> **Requirement**: What is needed is an exact copy of every entry, without the pictures.

::: Records :::

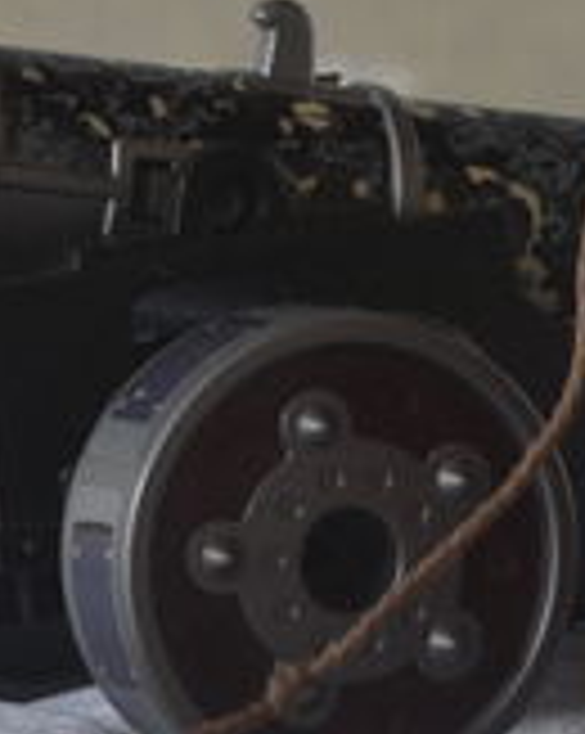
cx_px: 292
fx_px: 5247
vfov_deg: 8.0
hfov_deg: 6.4
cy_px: 115
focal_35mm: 242
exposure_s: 1/125
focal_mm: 28
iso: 280
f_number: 8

:::

> **Output for this exercise**:
cx_px: 292
fx_px: 5247
vfov_deg: 8.0
hfov_deg: 6.4
cy_px: 115
focal_35mm: 242
exposure_s: 1/125
focal_mm: 28
iso: 280
f_number: 8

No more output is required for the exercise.